LO SFIZIO…
UN MOT À APPRENDRE PAR CŒUR !
« Lo sfizio » se traduit principalement par petit caprice, petit plaisir, fantaisie, lubie ou friandise, souvent lié à une envie passagère de quelque chose de savoureux ou d’inattendu, comme se faire plaisir avec une belle table ou céder à une envie impulsive, à se faire plaisir, bref, le type de décision qu’on prend quand notre cerveau dit « régime ? quel régime ? » C’est exactement ce que nous avons fait avec mon alter ego, Marcello bello, entre les réveillons de Noël et de Nouvel-An.
Je connaissais déjà l’établissement, mais cette fois, j’ai été ébahi, abasourdi, la qualité des mets m’a fait clôturer l’année en beauté ! Et ce, à tous points de vue : saveurs, présentations, cuissons, vins, et surtout le service de Nathalie, parfait du début à la fin… j’ai presque cru qu’elle avait des pouvoirs télépathiques pour deviner nos envies. Nous étions presque seuls, date et heure obligent, et avons donc été « chouchoutés » façon VIP. Mais le bien-être de ses clients, Nathalie a ça dans son ADN, et on le sent dès la première minute. J’applaudis mentalement (et j’en profite pour noter une petite ligne dans mon carnet secret des gens formidables).
Nous avons commencé avec du vin blanc, sur les judicieux conseils de notre hôtesse qui se veut également conseillère-œnologue… ou du moins qui connaît sa carte sur le bout des doigts. Notre choix s’est porté sur un Coda di Volpe de chez Masseria Frattasi, un blanc typique du Sud de l’Italie, plus précisément du terroir campanien. Une robe jaune paille, un nez aux arômes de fruits blancs (pomme, poire), des notes de prunes et un léger côté minéral dû au terroir volcanique. Première gorgée, une belle acidité, sec mais frais, minéralité parfaite, fruits mûrs qui persistent… Délicieux ! Et je dis ça sans exagération… enfin, si, peut-être un peu (Smiley !)
Une mise en bouche prépare nos palais pour les trois services à venir. En « Antipasti » : un Carpaccio de noix de Saint-Jacques aux agrumes et un Tartare de bœuf sur sa pomme de terre rôtie à la truffe fraîche. Délicieux, mais je dois avouer que les Saint-Jacques m’ont fait un effet « Umami Explosion », je me sentais presque obligé de murmurer « Wow ! » à chaque bouchée.

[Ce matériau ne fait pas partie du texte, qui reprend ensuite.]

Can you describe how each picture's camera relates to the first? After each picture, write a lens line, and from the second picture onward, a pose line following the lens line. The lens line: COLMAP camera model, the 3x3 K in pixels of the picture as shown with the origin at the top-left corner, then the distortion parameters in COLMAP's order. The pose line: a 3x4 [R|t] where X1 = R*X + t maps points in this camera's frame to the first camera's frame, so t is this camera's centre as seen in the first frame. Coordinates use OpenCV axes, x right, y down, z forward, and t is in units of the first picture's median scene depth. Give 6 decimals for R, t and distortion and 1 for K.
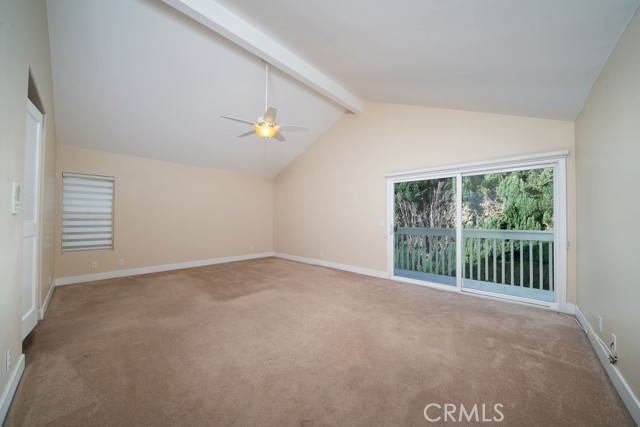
lens RADIAL K [[224.9, 0, 317.3], [0, 224.9, 216.9], [0, 0, 1]] dist [-0.013941, 0.000196]
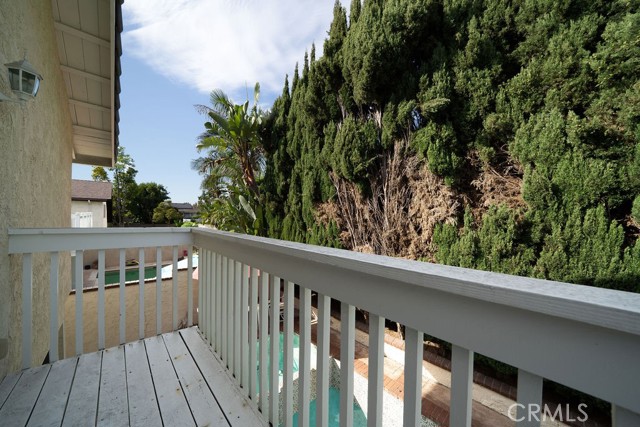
lens RADIAL K [[224.9, 0, 323.2], [0, 224.9, 215.1], [0, 0, 1]] dist [-0.013941, 0.000196]
pose [[0.998269, 0.008129, -0.058255, 0.442986], [-0.007726, 0.999945, 0.007143, 0.012737], [0.058310, -0.006681, 0.998276, 0.512488]]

Puis viennent les « Primi piatti » ! Je me laisse tenter par un Spaghetti vongole au pesto de pistache, et là… mes papilles se sont fait envahir par de petites palourdes subtiles mais présentes, dignes d’un feu d’artifice maritime. Marcel, lui, se frotte aux feux de l’Etna avec un Rigatoni N’Duja, saucisse au fenouil et béchamel. Pour les épicurieux, la N’Duja, c’est cette charcuterie de porc très pimentée, tartinable, à la texture souple et presque crémeuse, traditionnellement fumée puis affinée, son berceau est le village de Spilinga, aujourd’hui reconnu comme la référence historique. Mais attention les amis, vous voilà prévenus, qui s’y frotte, s’y pique (Smiley !)
Ensuite, place aux « Secondi piatti »… Tataki de thon, réduction Teriyaki et purée de panais pour moi, et un classique pour Marcel : filet de bœuf sauce Barolo et crème de petit pois. Cuissons maîtrisées à la perfection, le genre de plats qui font fermer les yeux et soupirer « mais pourquoi la vie n’est-elle pas toujours comme ça ? »
Pour accompagner tout ça, un Caudium de la même région, un vin rouge 100 % Aglianico également de chez Masseria Frattasi, maison historique fondée en 1779. Couleur rubis profond, nez de fruits noirs et rouges mûrs (mûres, myrtilles, confiture de prune), bouche dense et structurée avec des tanins élégants… Rhâââ lovely ! Pro-tip : allez-y les yeux fermés, mais gardez la bouche ouverte, c’est plus pratique pour déguster. (Blink !)
N’oublions pas les excellentes Grappine qui accompagnèrent les cafés, parce que oui, on peut toujours faire mieux, mais ici, c’est juste parfait.